For purposes of title XIX, individuals who meet these requirements are deemed to be title XVI payment recipients under section 1634(d) of the Act.

(b) If the agency adopts more restrictive eligibility requirements than those under SSI, it must provide Medicaid to individuals specified in paragraph (a) of this section on the same basis as Medicaid is provided to individuals continuing to receive SSI or a mandatory or optional State supplement. If the individual incurs enough medical expenses to reduce his or her income to the financial eligibility standard for the categorically needy under the State's more restrictive eligibility criteria, the agency must cover the individual as categorically needy. In determining the amount of his or her income, the agency may deduct all, part, or none of the amount of the social security disability benefits that made him or her ineligible for SSI or a State supplement, up to the amount that made him or her ineligible for SSI.

(c) Individuals who may be eligible under this section must file a written application for Medicaid. Medicaid coverage may begin no earlier than July 1, 1988.

(d) The agency must determine whether individuals may be eligible for Medicaid under this section.

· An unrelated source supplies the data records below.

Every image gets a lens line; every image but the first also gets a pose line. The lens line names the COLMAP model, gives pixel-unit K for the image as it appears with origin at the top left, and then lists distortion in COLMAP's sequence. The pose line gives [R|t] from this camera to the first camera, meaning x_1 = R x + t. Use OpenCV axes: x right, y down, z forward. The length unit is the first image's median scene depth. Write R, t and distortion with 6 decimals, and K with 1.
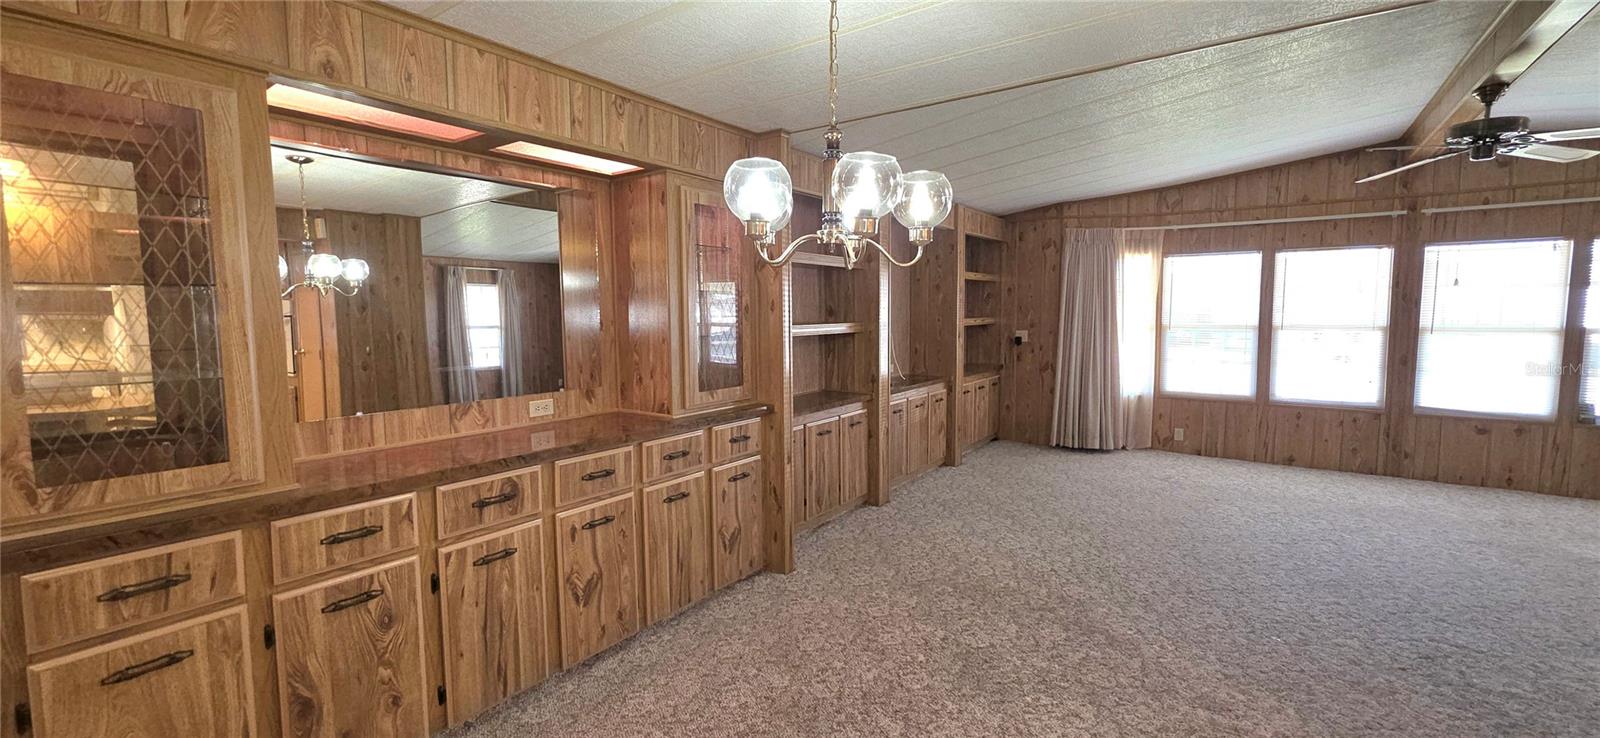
lens RADIAL K [[637.6, 0, 803.8], [0, 637.6, 364.1], [0, 0, 1]] dist [0.001267, 0.000083]
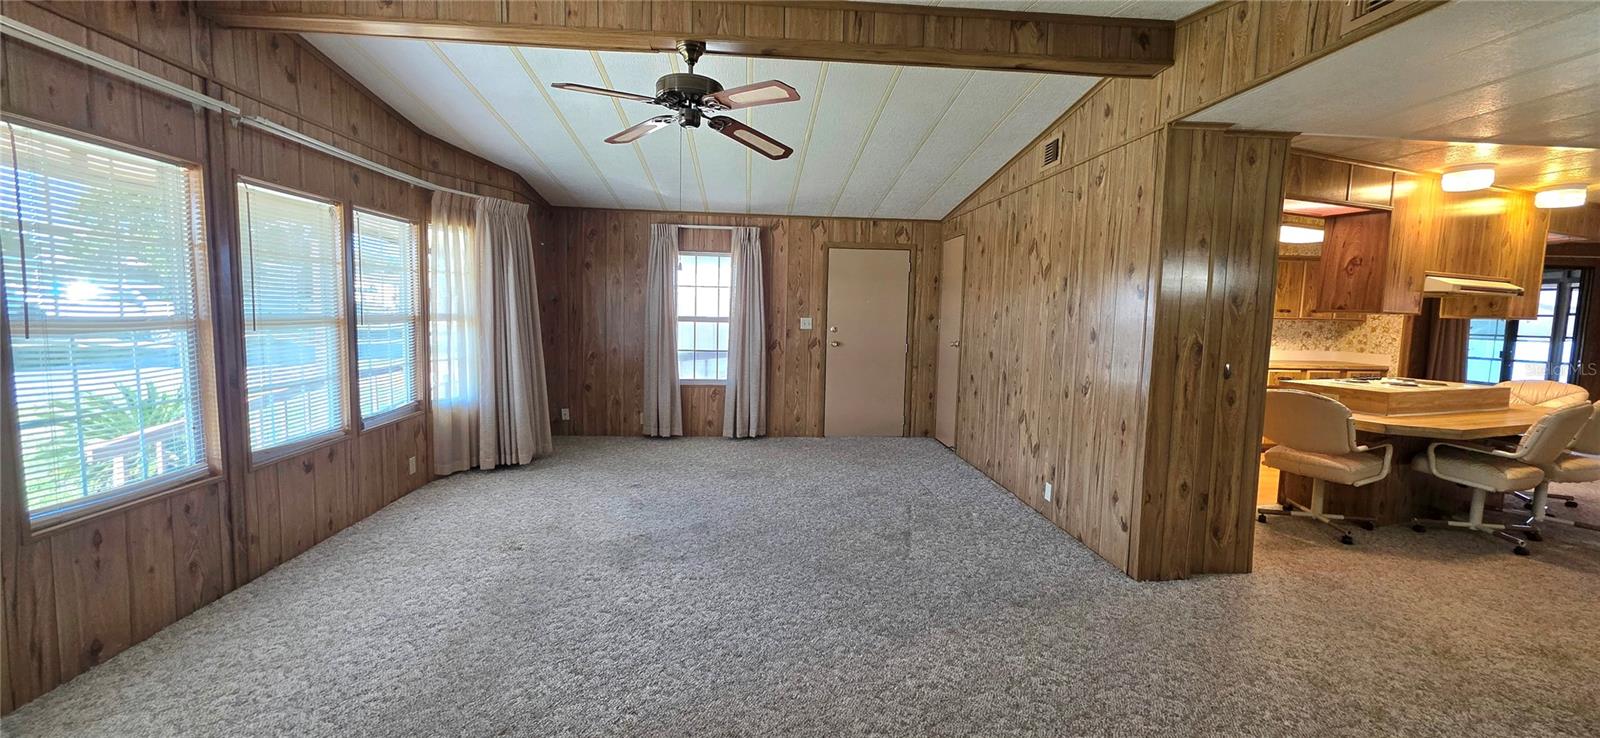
lens RADIAL K [[637.6, 0, 803.8], [0, 637.6, 364.1], [0, 0, 1]] dist [0.001267, 0.000083]
pose [[-0.652555, -0.076057, 0.753915, 0.399419], [0.041858, 0.989812, 0.136085, -0.154897], [-0.756584, 0.120361, -0.642723, 2.052409]]
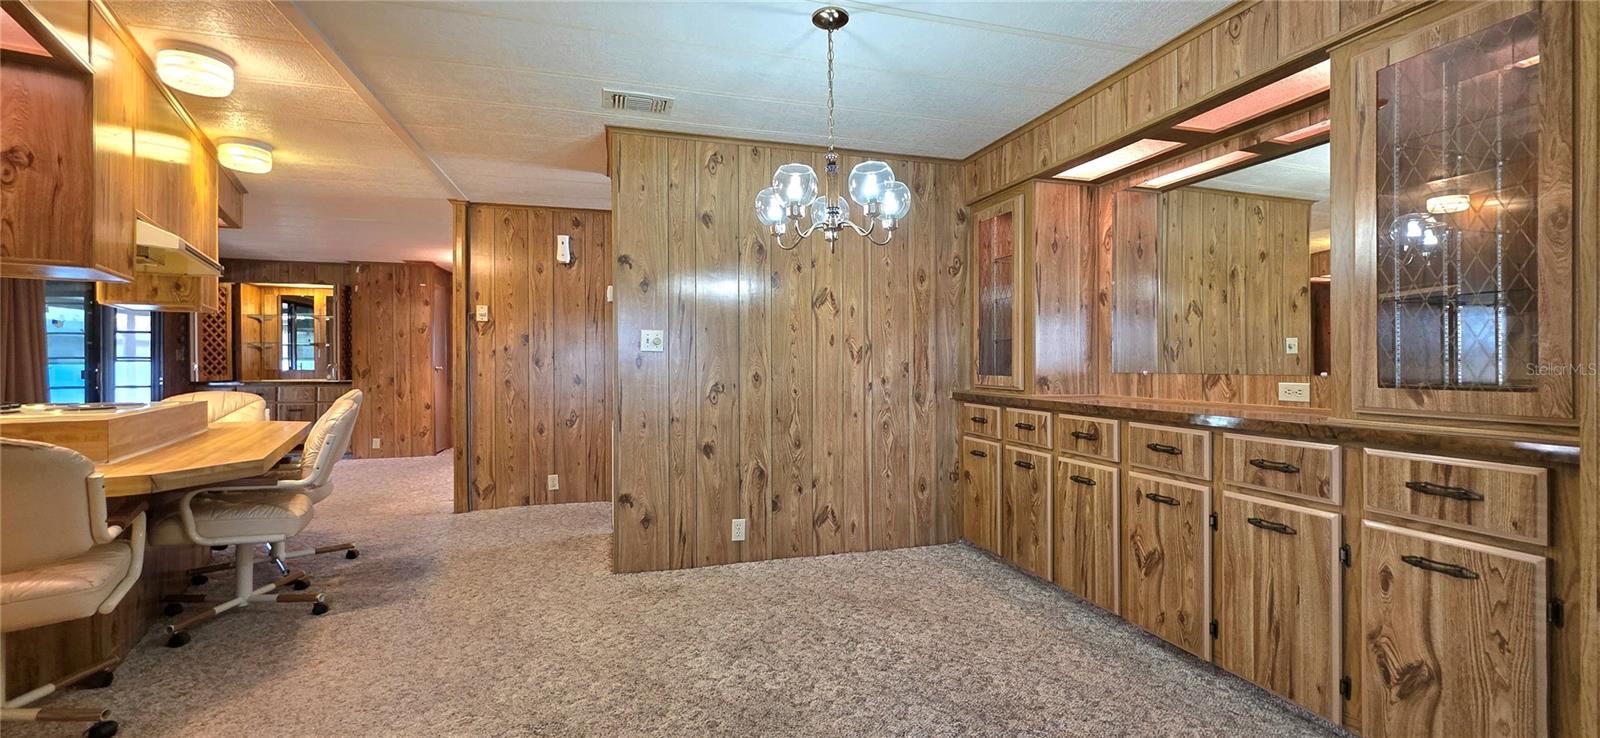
lens RADIAL K [[637.6, 0, 803.8], [0, 637.6, 364.1], [0, 0, 1]] dist [0.001267, 0.000083]
pose [[-0.611836, 0.010439, -0.790916, 0.766316], [-0.056906, 0.996741, 0.057177, 0.023047], [0.788935, 0.079991, -0.609248, 1.153639]]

[55 FR 48608, Nov. 21, 1990]

Mandatory Coverage of Certain Aliens

§ 435.139   Coverage for certain aliens.

The agency must provide services necessary for the treatment of an emergency medical condition, as defined in §440.255(c) of this chapter, to those aliens described in §435.406(c) of this subpart.

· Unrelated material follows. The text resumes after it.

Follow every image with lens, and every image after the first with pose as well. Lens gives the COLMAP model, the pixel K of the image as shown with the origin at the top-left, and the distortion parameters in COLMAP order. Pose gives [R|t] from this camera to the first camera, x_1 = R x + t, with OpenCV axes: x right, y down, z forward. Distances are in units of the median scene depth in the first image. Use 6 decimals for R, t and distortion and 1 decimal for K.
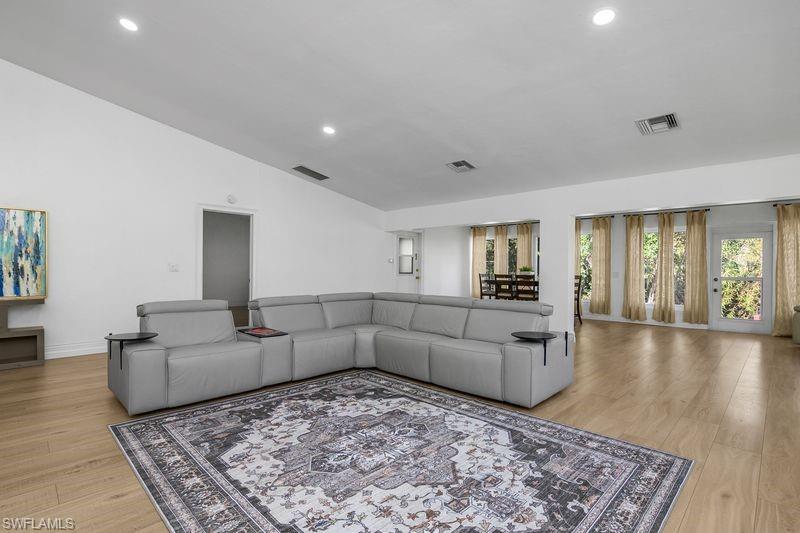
lens RADIAL K [[392.3, 0, 400.0], [0, 392.3, 266.5], [0, 0, 1]] dist [-0.000583, -0.000071]
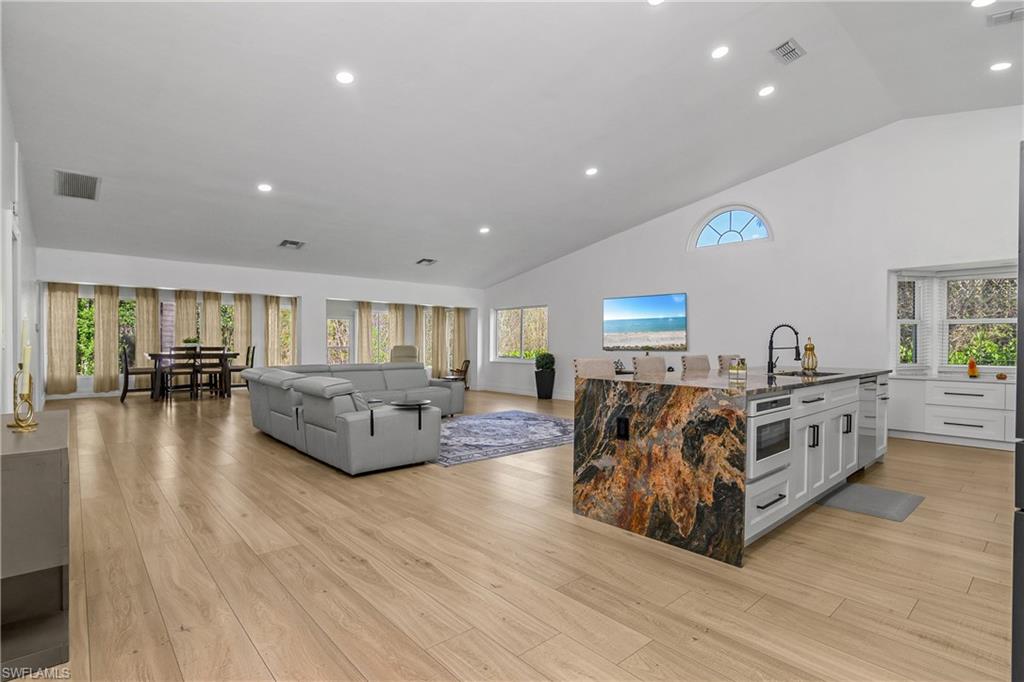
lens RADIAL K [[490.4, 0, 512.0], [0, 490.4, 341.0], [0, 0, 1]] dist [-0.000136, -0.000015]
pose [[0.059291, -0.016351, 0.998107, -0.832744], [-0.009264, 0.999814, 0.016930, -0.019269], [-0.998198, -0.010250, 0.059128, 0.234851]]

[55 FR 36819, Sept. 7, 1990]

Mandatory Coverage of Adoption Assistance and Foster Care Children

§ 435.145   Children for whom adoption assistance or foster care maintenance payments are made.

The agency must provide Medicaid to children for whom adoption assistance or foster care maintenance payments are made under title IV-E of the Act.

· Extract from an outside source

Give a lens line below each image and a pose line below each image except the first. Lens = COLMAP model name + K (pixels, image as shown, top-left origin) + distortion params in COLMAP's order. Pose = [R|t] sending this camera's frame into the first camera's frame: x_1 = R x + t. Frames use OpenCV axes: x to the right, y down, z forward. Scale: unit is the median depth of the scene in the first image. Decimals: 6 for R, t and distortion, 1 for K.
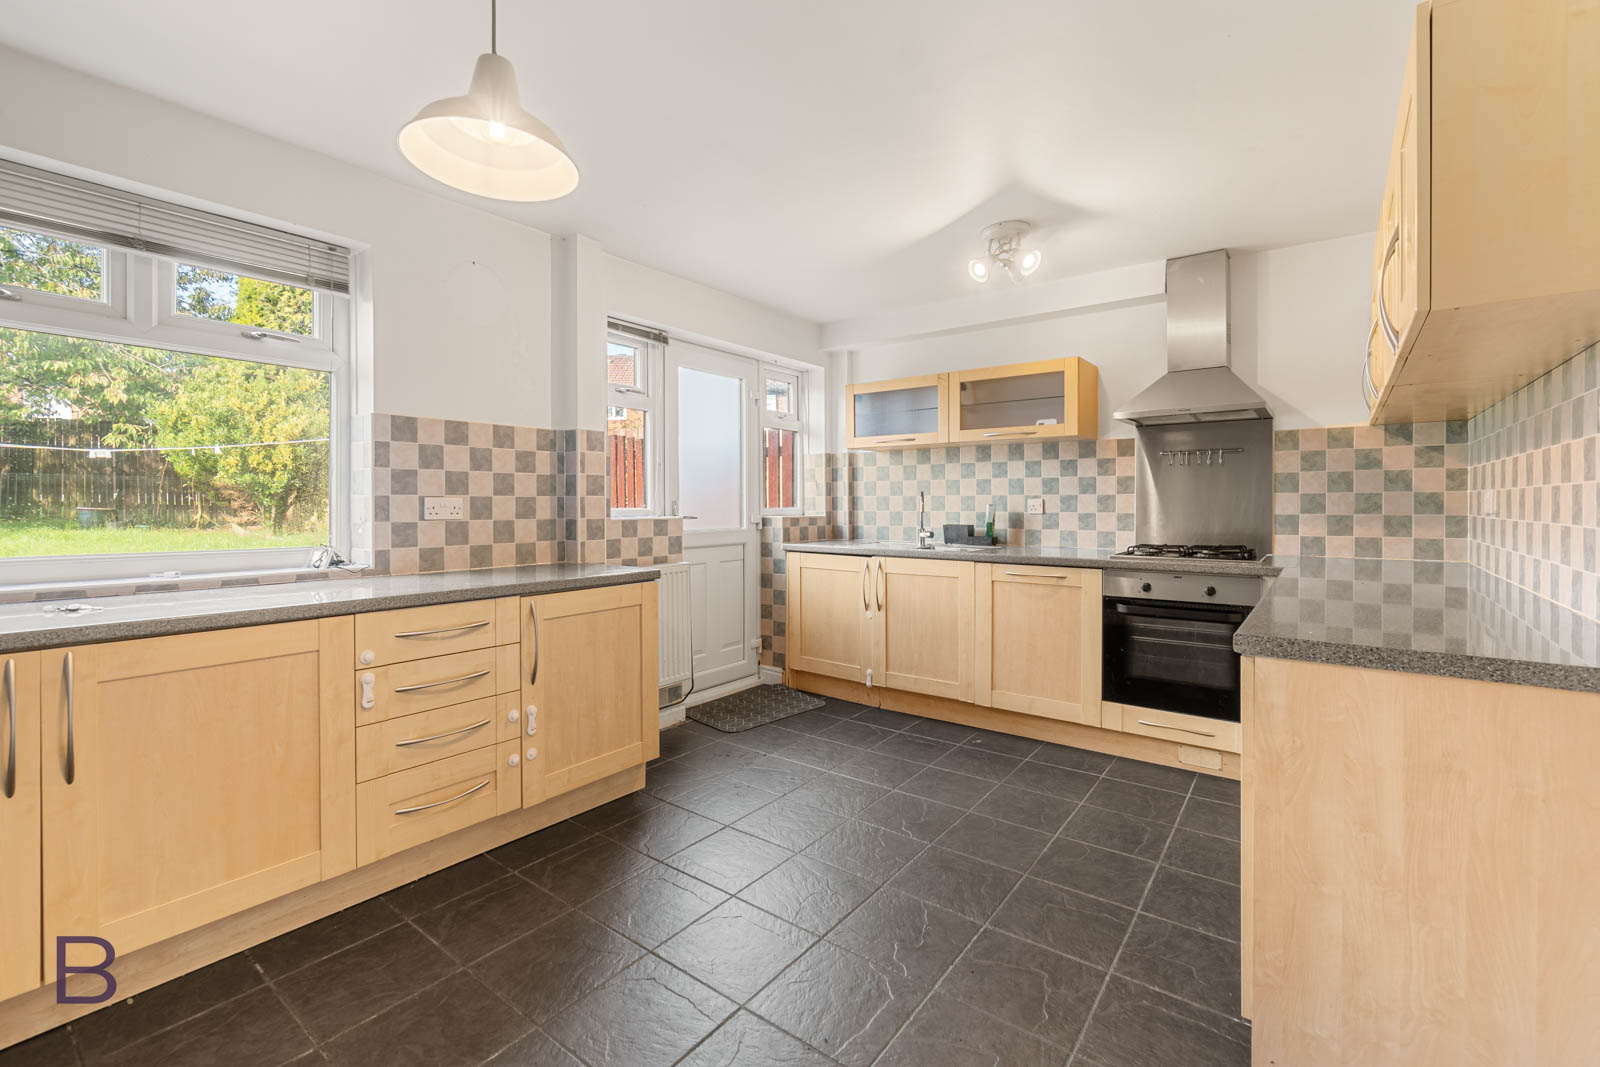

[47 FR 28665, July 1, 1982. Redesignated at 55 FR 48607, Nov. 21, 1990. Redesignated at 58 FR 48614, Sept. 17, 1993]

Mandatory Coverage of Special Groups

§ 435.170   Pregnant women eligible for extended coverage.

(a) The agency must provide categorically needy Medicaid eligibility for an extended period following termination of pregnancy to women who, while pregnant, applied for, were eligible for, and received Medicaid services on the day that their pregnancy ends. This period extends from the last day of pregnancy through the end of the month in which a 60-day period, beginning on the last day of the pregnancy, ends. Eligibility must be provided regardless of changes in the woman's financial circumstances that may occur within this extended period. These women are eligible for the extended period for all services under the plan that are pregnancy-related (as defined in §440.210(c)(1) of this subchapter).

(b) The provisions of paragraph (a) of this section apply to Medicaid furnished on or after April 7, 1986.